Migrants tunisiens : Après les vagues de la mer, les centres de l’enfer (3/5)

Italy
AA/Tunis/Esma Ben Said
Ils s’appellent Ahmed, Amine, Sofiene, Fakhri, Taha, Samia, Hajer…. Ces Tunisiens âgés de 16 à 77 ans, ont tous été candidats à une seconde vie.
De « grands chanceux », « bénis de Dieu », vous diront-ils, d’avoir réussi l’étape première du voyage : la traversée vers l’inconnu, alors même que des milliers d’autres âmes n'y ont pas survécu.
Mais que se passe-t-il, une fois que l’on résiste aux flots ? Qu’est ce qui attend donc ces aventuriers des temps modernes une fois sur la terre ferme ? Beaucoup avouent qu’ils « n’y avaient pas réfléchi ».
- Chapitre II : L’enfer des «centros»

**Consignes:**
1. Recopiez le passage du texte sur les migrants tunisiens qui commence aux mots « Migrants tunisiens : Après » et s'arrête après « une seconde vie. ».
2. D'après le texte sur les migrants tunisiens, quel âge ont les Tunisiens dont il parle ?
3. Pour chaque phrase, dites si elle va dans le sens du texte sur les migrants tunisiens (oui ou non) et citez les mots du texte qui le montrent.
(a) Ces Tunisiens se voient comme des gens qui ont eu de la chance.
(b) Des milliers d'autres personnes n'ont pas survécu à la traversée.
(c) La plupart disent avoir bien réfléchi à ce qui les attendait sur la terre ferme.

**Données fournies:**
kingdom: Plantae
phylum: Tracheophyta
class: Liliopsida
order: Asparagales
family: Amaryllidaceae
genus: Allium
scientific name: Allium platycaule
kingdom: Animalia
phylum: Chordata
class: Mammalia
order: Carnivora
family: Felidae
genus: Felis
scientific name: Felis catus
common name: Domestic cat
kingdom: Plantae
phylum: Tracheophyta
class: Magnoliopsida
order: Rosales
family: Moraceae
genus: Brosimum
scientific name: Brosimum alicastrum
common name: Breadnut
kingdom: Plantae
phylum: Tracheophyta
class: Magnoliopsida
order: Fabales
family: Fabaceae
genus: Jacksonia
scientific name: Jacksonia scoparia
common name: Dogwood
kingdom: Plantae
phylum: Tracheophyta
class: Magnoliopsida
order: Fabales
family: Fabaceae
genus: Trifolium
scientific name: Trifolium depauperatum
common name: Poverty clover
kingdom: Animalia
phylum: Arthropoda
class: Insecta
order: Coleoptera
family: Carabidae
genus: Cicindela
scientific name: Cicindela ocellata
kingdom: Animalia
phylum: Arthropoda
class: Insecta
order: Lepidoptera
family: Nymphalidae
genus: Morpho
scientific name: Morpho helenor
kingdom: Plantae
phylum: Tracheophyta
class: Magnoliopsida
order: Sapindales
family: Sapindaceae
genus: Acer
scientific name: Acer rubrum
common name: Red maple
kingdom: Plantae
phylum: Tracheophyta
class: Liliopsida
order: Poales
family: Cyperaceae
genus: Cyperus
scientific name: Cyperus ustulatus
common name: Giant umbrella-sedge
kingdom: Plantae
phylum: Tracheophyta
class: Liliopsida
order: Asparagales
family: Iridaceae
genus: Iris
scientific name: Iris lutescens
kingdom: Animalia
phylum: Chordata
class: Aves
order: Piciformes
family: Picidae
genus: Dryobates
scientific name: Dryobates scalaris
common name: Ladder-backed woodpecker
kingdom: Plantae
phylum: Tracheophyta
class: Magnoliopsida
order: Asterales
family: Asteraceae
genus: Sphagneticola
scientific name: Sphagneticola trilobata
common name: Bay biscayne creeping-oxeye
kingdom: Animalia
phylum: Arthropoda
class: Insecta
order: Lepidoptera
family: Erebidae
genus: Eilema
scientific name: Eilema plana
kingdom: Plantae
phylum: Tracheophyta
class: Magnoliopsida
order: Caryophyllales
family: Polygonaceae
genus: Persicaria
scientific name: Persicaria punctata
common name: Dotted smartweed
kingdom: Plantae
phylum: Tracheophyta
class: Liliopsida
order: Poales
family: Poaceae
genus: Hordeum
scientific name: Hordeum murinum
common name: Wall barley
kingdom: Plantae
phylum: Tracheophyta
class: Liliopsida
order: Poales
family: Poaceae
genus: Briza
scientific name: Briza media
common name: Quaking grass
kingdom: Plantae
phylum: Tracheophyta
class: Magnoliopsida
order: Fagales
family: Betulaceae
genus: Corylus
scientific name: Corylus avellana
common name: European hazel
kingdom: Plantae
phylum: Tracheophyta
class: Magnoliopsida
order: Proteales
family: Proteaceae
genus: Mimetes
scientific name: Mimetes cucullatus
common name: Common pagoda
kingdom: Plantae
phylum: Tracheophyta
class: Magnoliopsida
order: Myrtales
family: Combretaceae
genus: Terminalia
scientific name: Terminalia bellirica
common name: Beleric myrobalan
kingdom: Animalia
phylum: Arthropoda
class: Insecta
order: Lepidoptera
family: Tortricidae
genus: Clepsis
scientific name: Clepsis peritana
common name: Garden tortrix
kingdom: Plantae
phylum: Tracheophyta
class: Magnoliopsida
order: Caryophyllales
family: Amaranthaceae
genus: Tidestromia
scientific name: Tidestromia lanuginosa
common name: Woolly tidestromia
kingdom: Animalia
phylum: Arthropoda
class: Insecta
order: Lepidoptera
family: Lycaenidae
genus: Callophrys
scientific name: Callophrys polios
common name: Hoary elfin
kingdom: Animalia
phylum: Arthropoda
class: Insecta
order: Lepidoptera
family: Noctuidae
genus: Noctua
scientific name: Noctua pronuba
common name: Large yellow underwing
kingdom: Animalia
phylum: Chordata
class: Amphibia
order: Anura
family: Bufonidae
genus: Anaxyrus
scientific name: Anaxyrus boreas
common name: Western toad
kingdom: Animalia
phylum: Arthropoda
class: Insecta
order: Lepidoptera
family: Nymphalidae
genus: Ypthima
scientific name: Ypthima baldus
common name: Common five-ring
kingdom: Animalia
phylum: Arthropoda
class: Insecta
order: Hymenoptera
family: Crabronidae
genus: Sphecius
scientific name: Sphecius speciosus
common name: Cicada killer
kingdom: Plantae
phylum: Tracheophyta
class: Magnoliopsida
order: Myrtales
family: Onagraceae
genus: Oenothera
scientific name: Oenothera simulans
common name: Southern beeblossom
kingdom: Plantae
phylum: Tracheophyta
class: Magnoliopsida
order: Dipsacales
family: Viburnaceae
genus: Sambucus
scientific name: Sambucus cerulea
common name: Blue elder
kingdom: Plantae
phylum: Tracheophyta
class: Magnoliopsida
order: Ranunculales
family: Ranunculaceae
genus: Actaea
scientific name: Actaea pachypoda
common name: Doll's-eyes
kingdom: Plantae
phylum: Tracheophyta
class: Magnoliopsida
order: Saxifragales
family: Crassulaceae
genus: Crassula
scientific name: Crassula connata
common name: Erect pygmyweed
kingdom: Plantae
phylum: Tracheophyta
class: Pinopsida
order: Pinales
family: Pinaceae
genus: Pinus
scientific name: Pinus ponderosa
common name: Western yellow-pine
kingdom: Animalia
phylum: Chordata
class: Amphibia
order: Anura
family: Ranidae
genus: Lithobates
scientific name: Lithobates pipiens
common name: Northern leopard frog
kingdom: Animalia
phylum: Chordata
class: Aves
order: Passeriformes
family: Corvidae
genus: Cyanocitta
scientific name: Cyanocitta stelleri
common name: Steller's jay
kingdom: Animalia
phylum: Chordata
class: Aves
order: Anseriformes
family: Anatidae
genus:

**Corrigé:**
1.
Migrants tunisiens : Après les vagues de la mer, les centres de l’enfer (3/5)

Italy
AA/Tunis/Esma Ben Said
Ils s’appellent Ahmed, Amine, Sofiene, Fakhri, Taha, Samia, Hajer…. Ces Tunisiens âgés de 16 à 77 ans, ont tous été candidats à une seconde vie.

2. Ils ont entre 16 et 77 ans.

3.
(a) Oui : « grands chanceux ».
(b) Oui : « des milliers d’autres âmes n'y ont pas survécu ».
(c) Non : « Beaucoup avouent qu’ils « n’y avaient pas réfléchi » ».